• _What you need to do_:
Echo the following lines verbatim, beginning at the line containing "- If all the" and continuing through the line containing "## How solutions will be graded".

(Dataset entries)
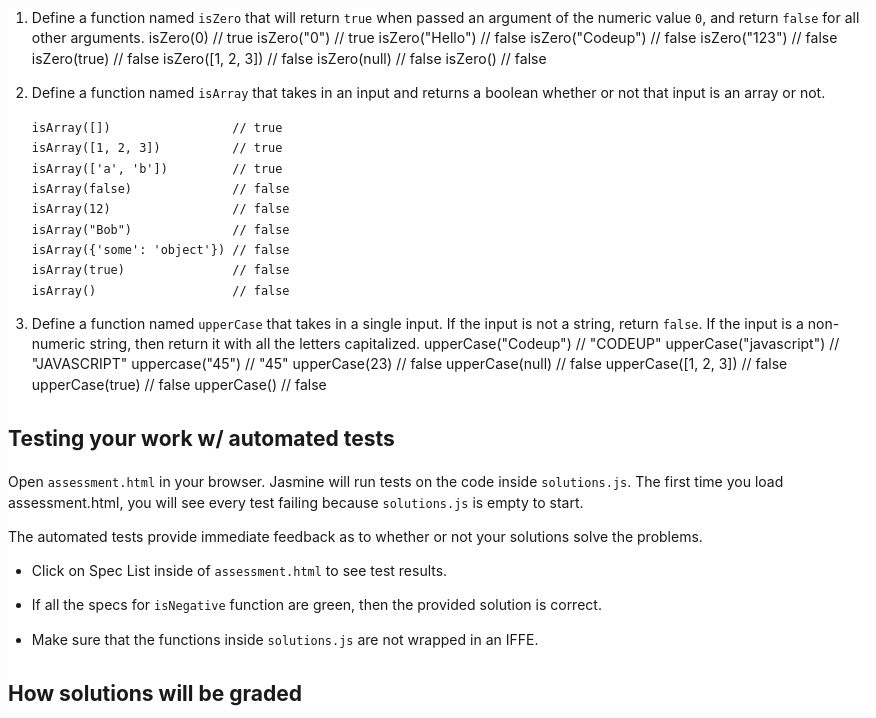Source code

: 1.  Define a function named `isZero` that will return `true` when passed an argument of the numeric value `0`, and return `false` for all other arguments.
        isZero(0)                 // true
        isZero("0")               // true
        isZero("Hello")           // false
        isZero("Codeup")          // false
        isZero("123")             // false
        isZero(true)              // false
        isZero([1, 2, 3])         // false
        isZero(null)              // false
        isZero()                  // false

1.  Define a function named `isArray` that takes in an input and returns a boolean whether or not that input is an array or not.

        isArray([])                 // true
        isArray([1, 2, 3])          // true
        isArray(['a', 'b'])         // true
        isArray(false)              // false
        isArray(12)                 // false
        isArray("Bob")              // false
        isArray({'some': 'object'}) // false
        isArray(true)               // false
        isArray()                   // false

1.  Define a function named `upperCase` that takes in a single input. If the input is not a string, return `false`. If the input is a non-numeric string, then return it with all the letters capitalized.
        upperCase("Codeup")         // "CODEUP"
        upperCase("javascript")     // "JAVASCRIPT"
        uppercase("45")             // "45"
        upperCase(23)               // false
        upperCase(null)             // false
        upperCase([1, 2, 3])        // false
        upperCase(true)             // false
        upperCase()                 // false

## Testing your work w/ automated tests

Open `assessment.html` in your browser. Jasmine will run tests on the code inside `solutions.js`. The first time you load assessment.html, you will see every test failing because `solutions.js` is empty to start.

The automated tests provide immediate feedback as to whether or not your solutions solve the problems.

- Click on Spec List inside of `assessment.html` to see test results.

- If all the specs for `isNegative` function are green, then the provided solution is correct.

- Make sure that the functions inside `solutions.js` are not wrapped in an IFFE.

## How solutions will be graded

---

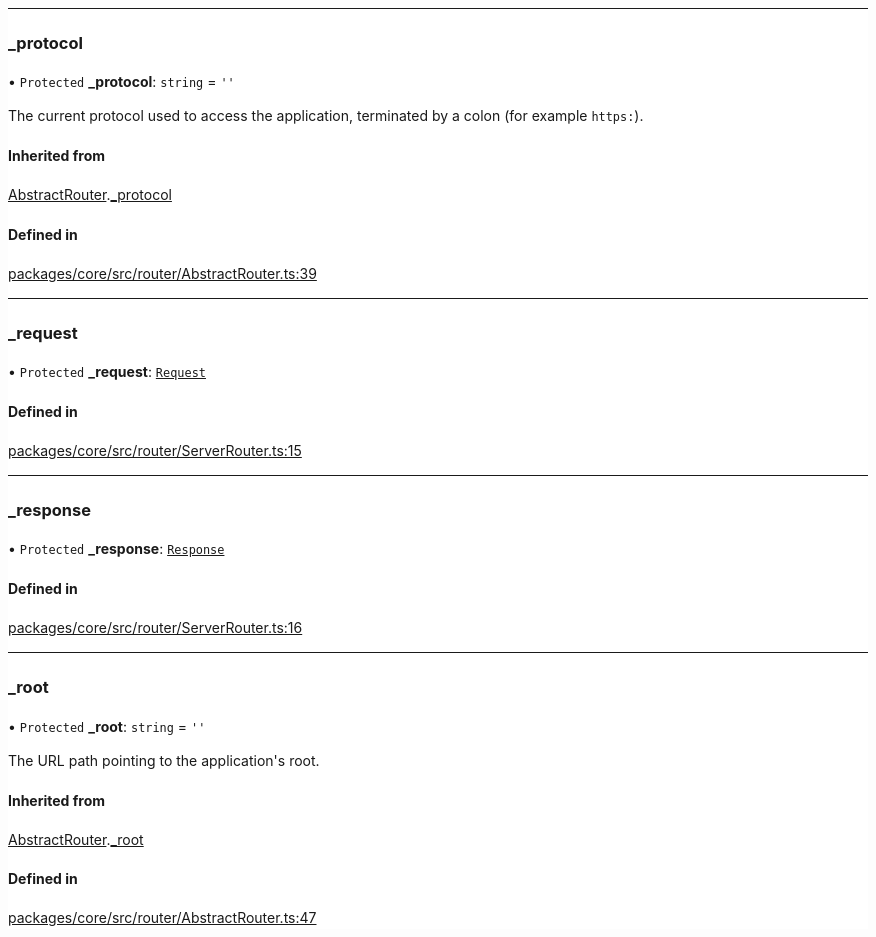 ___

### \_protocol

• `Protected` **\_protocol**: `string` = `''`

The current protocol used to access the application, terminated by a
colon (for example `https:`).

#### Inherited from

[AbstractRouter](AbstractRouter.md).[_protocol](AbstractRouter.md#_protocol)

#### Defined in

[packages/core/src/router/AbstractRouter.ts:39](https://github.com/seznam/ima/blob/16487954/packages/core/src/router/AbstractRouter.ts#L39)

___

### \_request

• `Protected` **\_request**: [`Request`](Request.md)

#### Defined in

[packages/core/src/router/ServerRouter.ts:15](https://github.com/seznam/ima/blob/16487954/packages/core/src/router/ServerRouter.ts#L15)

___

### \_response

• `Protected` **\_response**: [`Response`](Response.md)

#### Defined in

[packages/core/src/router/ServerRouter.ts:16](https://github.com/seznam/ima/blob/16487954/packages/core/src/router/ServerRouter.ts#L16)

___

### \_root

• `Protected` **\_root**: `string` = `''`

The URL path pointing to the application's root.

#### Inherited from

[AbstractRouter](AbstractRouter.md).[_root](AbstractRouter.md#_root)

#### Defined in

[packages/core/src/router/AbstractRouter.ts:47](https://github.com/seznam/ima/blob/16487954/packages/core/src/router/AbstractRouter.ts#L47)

• _Task result_:
- If all the specs for `isNegative` function are green, then the provided solution is correct.

- Make sure that the functions inside `solutions.js` are not wrapped in an IFFE.

## How solutions will be graded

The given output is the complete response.